Но бунтарь-святотатец не разрушал православную истину, а дополнял и обогащал ее из древнего лона познания. Ибо его настоящее прозрение было не в кощунственном взрыве Курской богоматери, но в последовавшем осознании необъятной мощи движущих сил - энергий ветра и электричества. Овладеть ими, а не дерзить древним символам, стало его жизненной миссией.
И в годы несказанных смут - революций, народных бурь, войн и разрух - росток этого бесценного знания питала невидимая нить, протянувшаяся от искр первых мыслителей-одиночек. На полдороге между Уфимцевым-безумцем и победным торжеством грядущей научной мысли встретился посредник Николай Антимонов.
Это был уже не бунтарь в облике провидца, но педант и хранитель знания. Он воспитывал юные умы в лоне народоведения, открывая им красоту и хрупкость родной земли. Даже в огненный ад Великой Отечественной Антимонов вел своих питомцев для малых, но бесценных открытий вдоль речных русел - тех самых жизненных артерий России, что столетиями питали души ее лучших сынов.
Так, соединив невидимыми узами столетия и поколения, эстафета вечного любомудрия в России была передана дальше. Ибо в начале нового, двадцать первого века пришло время последнего, решающего рывка человечества к обузданию энергий земли и ветра.
Над бескрайними евразийскими просторами гигантские ветроустановки воздвигают свои лопасти, подобно крылатым богатырям. Они вобрали в себя все диковинные замыслы Уфимцева и его предшественников. А под их мерным гулом разливается безбрежный энергетический поток, питающий и обогревающий целые краи и веси.

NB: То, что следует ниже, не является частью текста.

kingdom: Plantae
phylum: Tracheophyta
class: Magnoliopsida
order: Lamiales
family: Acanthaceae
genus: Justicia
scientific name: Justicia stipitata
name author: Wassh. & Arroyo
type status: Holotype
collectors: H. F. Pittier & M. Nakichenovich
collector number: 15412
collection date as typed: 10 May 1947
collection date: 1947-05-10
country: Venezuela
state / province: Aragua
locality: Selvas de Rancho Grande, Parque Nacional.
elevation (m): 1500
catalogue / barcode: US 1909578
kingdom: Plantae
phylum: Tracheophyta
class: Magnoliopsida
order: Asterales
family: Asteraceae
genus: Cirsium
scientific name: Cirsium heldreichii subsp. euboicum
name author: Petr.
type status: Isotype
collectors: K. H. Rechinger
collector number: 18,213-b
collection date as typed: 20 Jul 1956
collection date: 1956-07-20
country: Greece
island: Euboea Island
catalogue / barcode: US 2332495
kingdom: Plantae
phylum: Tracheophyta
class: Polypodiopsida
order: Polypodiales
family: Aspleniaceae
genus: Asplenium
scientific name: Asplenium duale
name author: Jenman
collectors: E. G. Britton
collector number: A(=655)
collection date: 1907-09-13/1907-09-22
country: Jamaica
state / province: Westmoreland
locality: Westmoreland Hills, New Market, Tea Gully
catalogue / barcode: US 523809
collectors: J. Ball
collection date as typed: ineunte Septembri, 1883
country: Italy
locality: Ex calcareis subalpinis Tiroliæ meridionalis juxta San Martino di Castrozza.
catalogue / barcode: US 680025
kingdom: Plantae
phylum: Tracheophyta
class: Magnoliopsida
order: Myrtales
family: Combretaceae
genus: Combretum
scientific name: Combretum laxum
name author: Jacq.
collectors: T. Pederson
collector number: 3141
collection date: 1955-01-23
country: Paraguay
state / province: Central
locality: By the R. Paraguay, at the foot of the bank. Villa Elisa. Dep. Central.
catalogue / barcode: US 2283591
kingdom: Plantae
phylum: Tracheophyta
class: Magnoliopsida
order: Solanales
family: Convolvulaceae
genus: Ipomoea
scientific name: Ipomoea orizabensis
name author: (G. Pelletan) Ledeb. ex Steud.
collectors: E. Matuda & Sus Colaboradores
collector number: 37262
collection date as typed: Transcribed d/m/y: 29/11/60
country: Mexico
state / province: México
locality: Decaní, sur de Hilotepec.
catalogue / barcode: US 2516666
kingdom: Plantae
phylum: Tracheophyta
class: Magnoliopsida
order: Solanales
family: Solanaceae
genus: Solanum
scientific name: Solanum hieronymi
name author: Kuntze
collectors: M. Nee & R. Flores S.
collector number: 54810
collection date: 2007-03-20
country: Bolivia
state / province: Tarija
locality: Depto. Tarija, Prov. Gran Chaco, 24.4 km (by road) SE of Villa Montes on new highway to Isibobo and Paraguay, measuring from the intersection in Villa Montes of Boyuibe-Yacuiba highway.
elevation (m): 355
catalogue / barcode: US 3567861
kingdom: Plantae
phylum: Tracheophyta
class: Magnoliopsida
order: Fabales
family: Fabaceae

И все же, в беспокойные вечера, затихая у мерцающего экрана, каждый россиянин порою погружается в невидимый диалог с воистину бессмертным знанием. Ибо там, средь цифровых интерактивных моделей струятся все те же, некогда запечатленные умами Семеновыми и Уфимцевыми, роскошные вихревые спирали - видения, покорявшие гениев и безумцев на протяжении столетий...
Так, знание и мечта, взаимно накапливая и обогащая друг друга в русле одной семейной саги, создают в итоге живой, текучий синтез. Озарение же следует не гениальной вспышке, но долготерпению души, неподвластной времени. И порой даже в новейших инженерных визуализациях мелькает очертаниями крылатый диск - причудливый "сфероплан", что некогда парил в пророческих грезах запутавшегося отщепенца Анатолия.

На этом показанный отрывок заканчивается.